Or, la Préfecture de Police, lors de sa visite du 18 janvier 2010 (pièce 1 en demande), a relevé que l’établissement comportant les emplacements de parking dispose des installations techniques et de sécurité suivantes ;
— SSI de catégorie A, situé au niveau avec report au poste de sécurité de la galerie,
— éclairage de sécurité par blocs autonomes,
— désenfumage mécanique non asservi à la détection incendie,
— extinction automatique à eau,
— colonnes sèches,
— groupe électrogène,
— ascenseurs ;
La sous-commission de sécurité a émis un avis favorable à la poursuite de l’exploitation du parc de stationnement en demandant la réalisation de onze mesures de sécurité ; seule l’une des mesures concerne les parties communes, s’agissant du report au PCS de la galerie commerciale des informations provenant de la mise en oeuvre des installations de sécurité du parc de stationnement, notamment la détection incendie ; or, il ressort du rapport Casso que les alarmes et commandes relatives à la sécurité incendie des parkings sont bien reliées au PCS ; les autres mesures relevaient uniquement de la responsabilité de l’exploitant du parking : nomination d’un responsable unique et tenue d’un registre de sécurité unique pour l’ensemble du parc de stationnement, interdiction d’accès et de stockage aux niveaux – 9, – 8,5 et – 8 où des boxes ont été aménagés, isolement par des parois coupe-feu et remise en état du réseau de sprinkler installé sans autorisation, vérification des installations techniques et des extincteurs propres au parc de stationnement, débarras ;
Aucun défaut d’entretien ou défaillance des parties communes n’est ainsi démontré à cette époque ;
Lors de sa visite du 25 septembre 2014, la Préfecture de Police a mis en évidence des anomalies touchant au SSI, au système de désenfumage au niveau – 6 [Adresse 1], au fonctionnement du moteur d’amenée d’air au niveau – 7,5 [Adresse 5] côté D ainsi qu’un défaut d’isolement des escaliers et sas du fait de la présence de trous dans les parois ;
Lors de sa visite dans les lieux le 20 décembre 2013, M. [L] [B], expert judiciaire, avait déjà relevé que :
— au niveau – 3 : le local mis à disposition des services de surveillance et de maintenance a subi un dégât des eaux au plafond ; des réparations ont été effectuées sur les réseaux d’évacuation en fonte,
— au niveau – 4 : l’espace est entretenu mais 'des sacs à provisions sont déposés sur des réseaux ou gaines de ventilation en attente d’être récupérés par des personnes étrangères à l’établissement'. La plupart des grilles de sol protégeant les siphons d’évacuation des eaux résiduelles ne sont plus en place,
— aux niveaux – 5 à – 8 : 'l’espace n’est plus entretenu les murs ont bien été peints mais les lieux sont abandonnés à la disposition de squatteurs.

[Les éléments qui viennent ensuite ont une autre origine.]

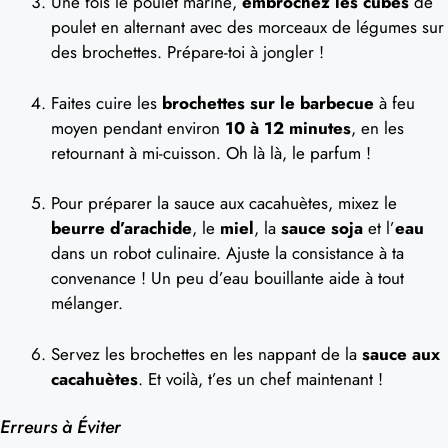
Une fois le poulet mariné,
embrochez les cubes
de
poulet en alternant avec des morceaux de légumes sur
des brochettes. Prépare-toi à jongler !
Faites cuire les
brochettes sur le barbecue
à feu
moyen pendant environ
10 à 12 minutes
, en les
retournant à mi-cuisson. Oh là là, le parfum !
Pour préparer la sauce aux cacahuètes, mixez le
beurre d’arachide
, le
miel
, la
sauce soja
et l’
eau
dans un robot culinaire. Ajuste la consistance à ta
convenance ! Un peu d’eau bouillante aide à tout
mélanger.
Servez les brochettes en les nappant de la
sauce aux
cacahuètes
. Et voilà, t’es un chef maintenant !
Erreurs à Éviter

Nous constatons qu’aucun véhicule ne stationne.
D’après les fiches réglementaires apposées sur les quelques extincteurs restant encore en place, des équipements, de marque Sicli, n’ont pas été vérifiés depuis janvier 2011.
Certains points d’eau sont utilisés à usage de douche inondant les sols.
Nous constatons que la plupart des grilles de sol, protégeant les siphons d’évacuation des eaux résiduelles, ne sont plus en place et que les réseaux sont bouchés, ne permettant pas aux eaux usées de s’écouler.
Les murs périphériques ont été perforés aux niveaux bas dans le but de faire chuter la pression exercée par l’eau de la nappe phréatique sur les parois extérieures. L’eau s’écoulant de ces orifices se répand sur le sol sans être canalisée.' ;
— au niveau – 9: 'l’espace n’est plus entretenu les murs ont bien été peints mais les lieux sont abandonnés à la disposition de squatteurs. Nous constatons qu’aucun véhicule ne stationne. La plupart des grilles de sol protégeant les siphons d’évacuation des eaux résiduelles ne sont plus en place. (…) Tout l’espace est squatté et présente des risques sanitaires pour toute personne. Le personnel de maintenance de la société Babrce reconnaît ne descendre à ce niveau qu’accompagné et que pour des interventions d’extrême urgence sur les installations techniques.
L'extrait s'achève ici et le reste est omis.